RECORDS SHOWN: Begin

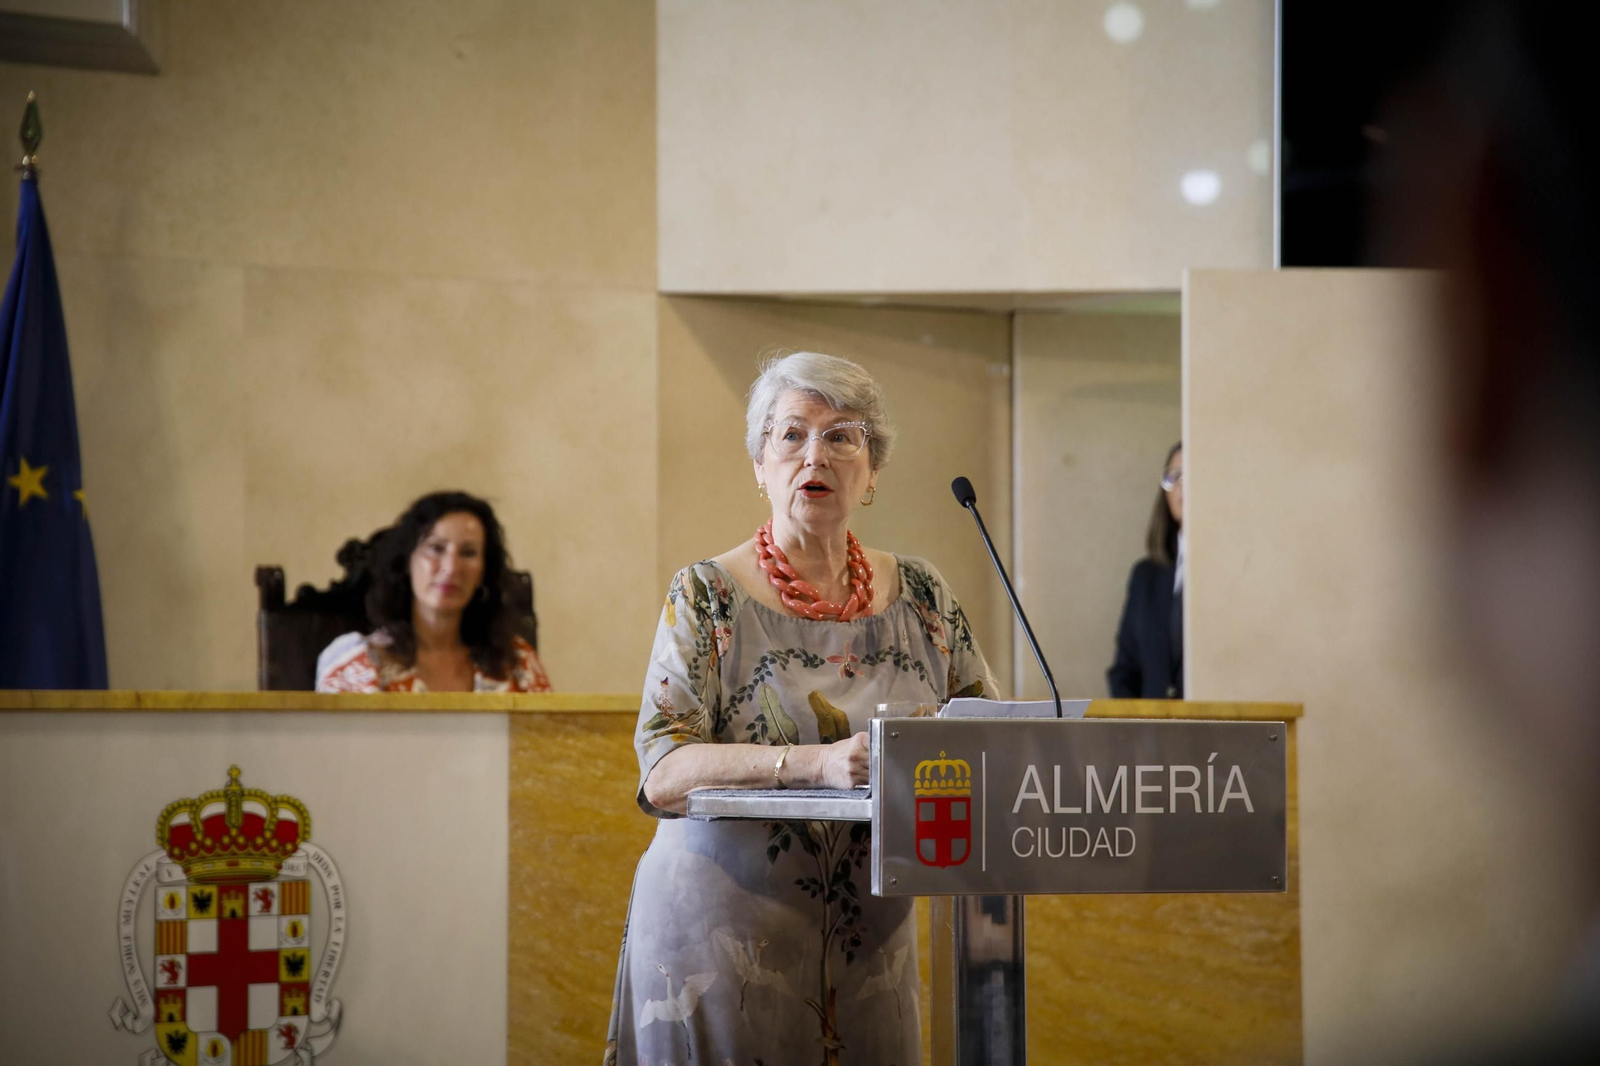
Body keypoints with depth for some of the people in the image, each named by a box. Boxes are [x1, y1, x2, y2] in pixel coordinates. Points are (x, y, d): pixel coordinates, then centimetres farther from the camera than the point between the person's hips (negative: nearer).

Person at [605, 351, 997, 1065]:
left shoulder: (919, 595, 7)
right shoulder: (706, 598, -4)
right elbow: (663, 774, -14)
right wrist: (818, 763, -29)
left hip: (870, 944, 4)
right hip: (722, 925, -3)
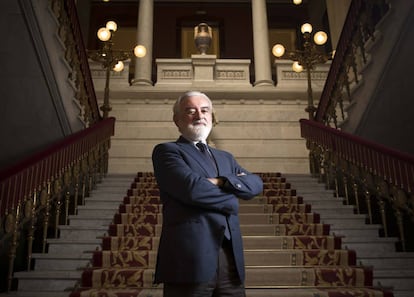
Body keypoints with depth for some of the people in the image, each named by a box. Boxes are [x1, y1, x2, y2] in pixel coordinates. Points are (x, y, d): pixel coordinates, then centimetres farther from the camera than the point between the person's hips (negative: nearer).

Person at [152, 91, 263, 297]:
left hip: (231, 260, 6)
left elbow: (256, 184, 6)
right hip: (190, 259, -5)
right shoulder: (166, 151, 3)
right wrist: (231, 198, 0)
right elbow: (191, 188, -14)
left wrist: (221, 181, -10)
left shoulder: (225, 157, 22)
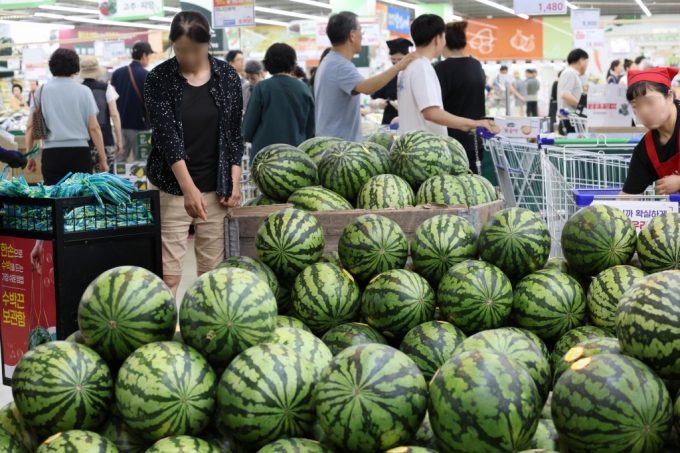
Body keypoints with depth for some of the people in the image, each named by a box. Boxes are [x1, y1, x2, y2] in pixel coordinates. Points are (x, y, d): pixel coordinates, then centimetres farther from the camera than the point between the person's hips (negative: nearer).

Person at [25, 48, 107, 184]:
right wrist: (103, 159, 6)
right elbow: (94, 128, 0)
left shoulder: (42, 91, 5)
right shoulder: (83, 91, 2)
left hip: (52, 153, 1)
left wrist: (30, 157, 13)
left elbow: (30, 126, 4)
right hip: (79, 152, -1)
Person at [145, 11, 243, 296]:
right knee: (168, 273, -5)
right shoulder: (159, 79, -6)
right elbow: (166, 135, -14)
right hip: (172, 188, -2)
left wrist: (235, 182, -1)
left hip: (216, 187, 2)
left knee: (212, 270, 5)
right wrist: (189, 188, -24)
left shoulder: (227, 76, 2)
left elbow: (234, 133, 8)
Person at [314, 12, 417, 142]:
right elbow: (366, 87, -38)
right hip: (340, 144, -11)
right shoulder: (340, 65, -19)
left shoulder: (329, 62, 16)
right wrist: (398, 66, -34)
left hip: (330, 142, 11)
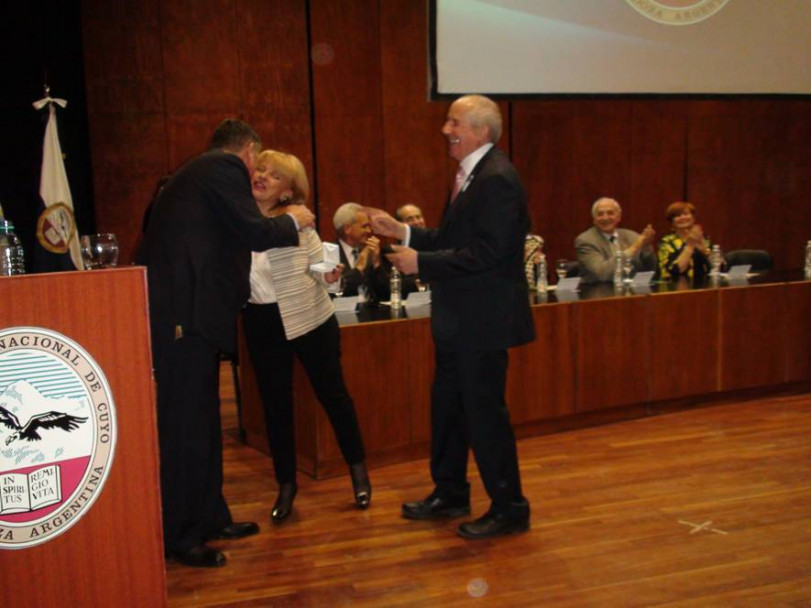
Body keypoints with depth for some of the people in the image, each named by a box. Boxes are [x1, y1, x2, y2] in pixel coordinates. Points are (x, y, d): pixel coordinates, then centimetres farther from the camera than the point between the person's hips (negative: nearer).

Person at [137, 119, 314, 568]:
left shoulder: (191, 173, 23)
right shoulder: (226, 168, -5)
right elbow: (253, 232, -13)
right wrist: (293, 221, 5)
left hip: (179, 313, 10)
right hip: (185, 315, -10)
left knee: (201, 421, 17)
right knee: (185, 425, -4)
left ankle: (210, 518, 28)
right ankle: (179, 537, 5)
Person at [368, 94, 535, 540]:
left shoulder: (497, 179, -19)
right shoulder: (472, 174, 13)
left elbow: (485, 253, -25)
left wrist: (420, 263, -20)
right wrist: (403, 232, 7)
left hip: (482, 320, -10)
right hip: (460, 320, 10)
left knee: (485, 412, 0)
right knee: (447, 405, 18)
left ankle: (509, 509, 16)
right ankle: (449, 494, 34)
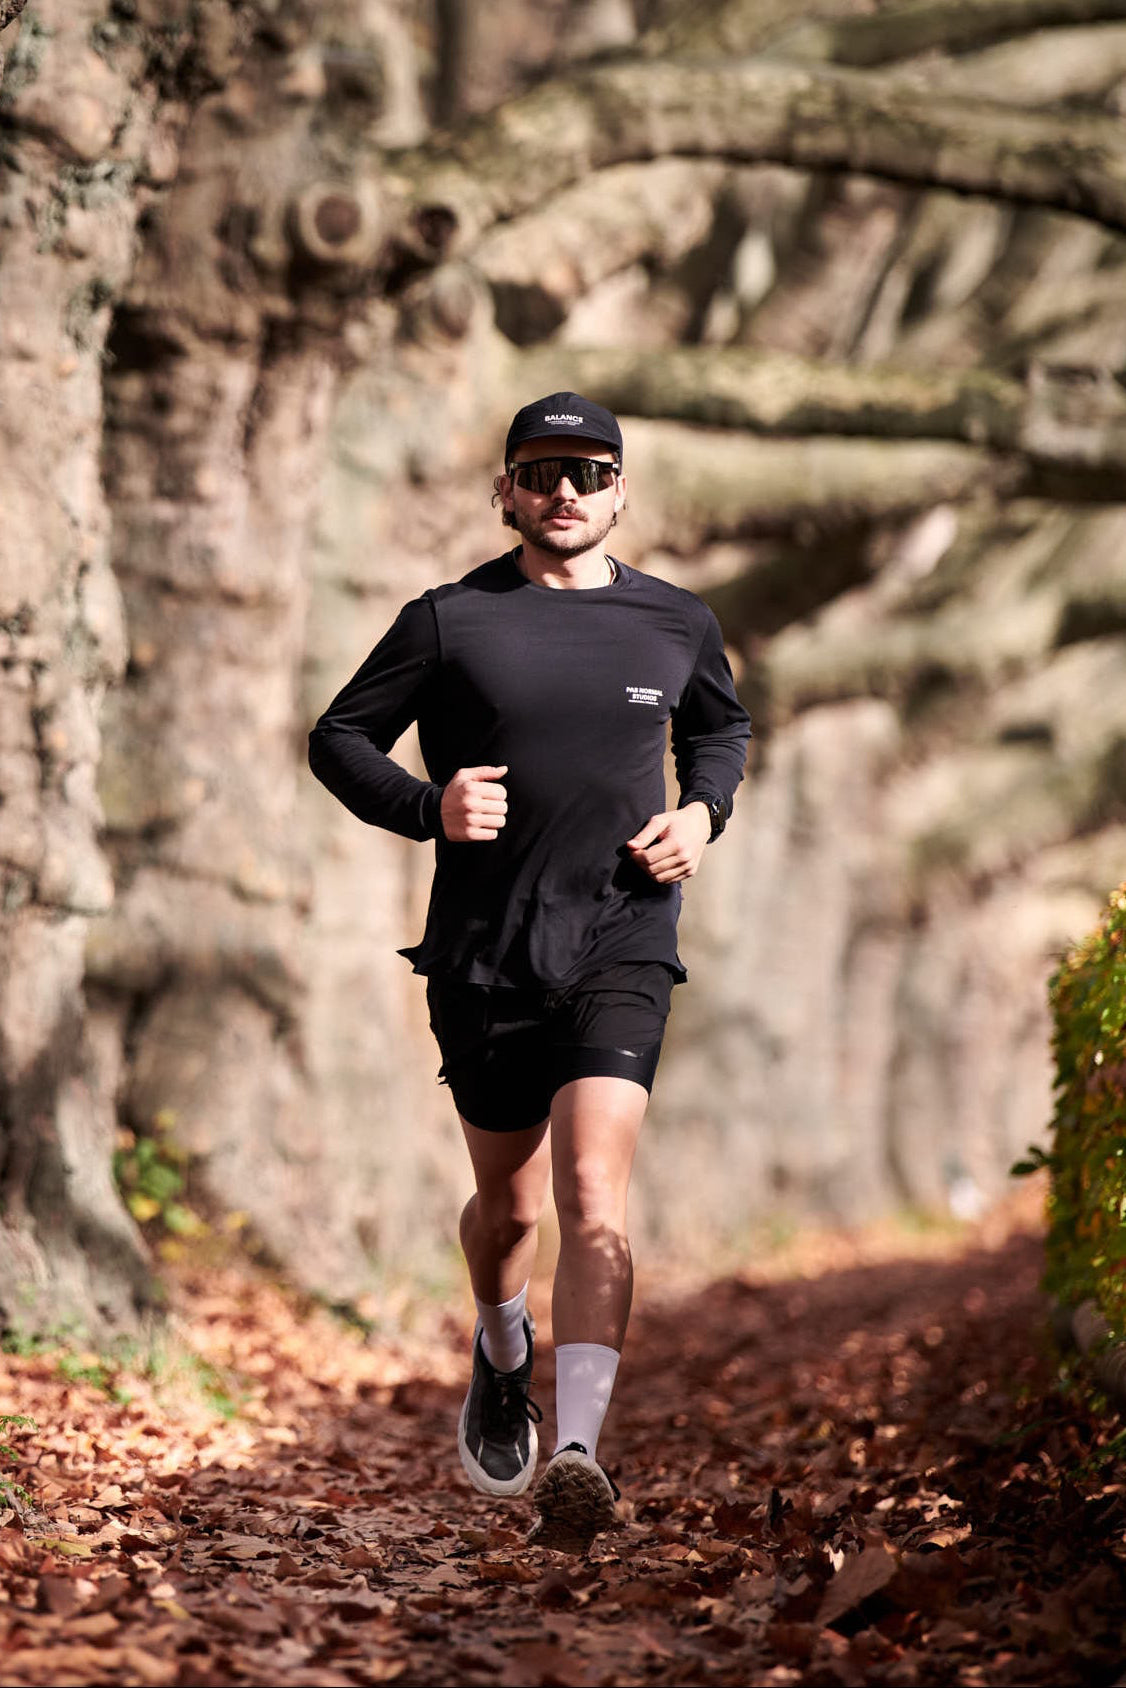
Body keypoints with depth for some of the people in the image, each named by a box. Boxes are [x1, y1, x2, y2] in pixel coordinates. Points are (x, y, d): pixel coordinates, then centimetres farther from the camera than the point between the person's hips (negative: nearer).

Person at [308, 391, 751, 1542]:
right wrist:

RECORDS SHOWN: End

Gather every line of the listing above that contains the word "knee", treating uppercase and lowercase as different.

#### RESULT FOR THIS TASK
right knee: (168, 273, -5)
left knee: (212, 270, 5)
left knee: (201, 421, 17)
right knee: (185, 425, -4)
left knee: (485, 412, 0)
right knee: (447, 405, 18)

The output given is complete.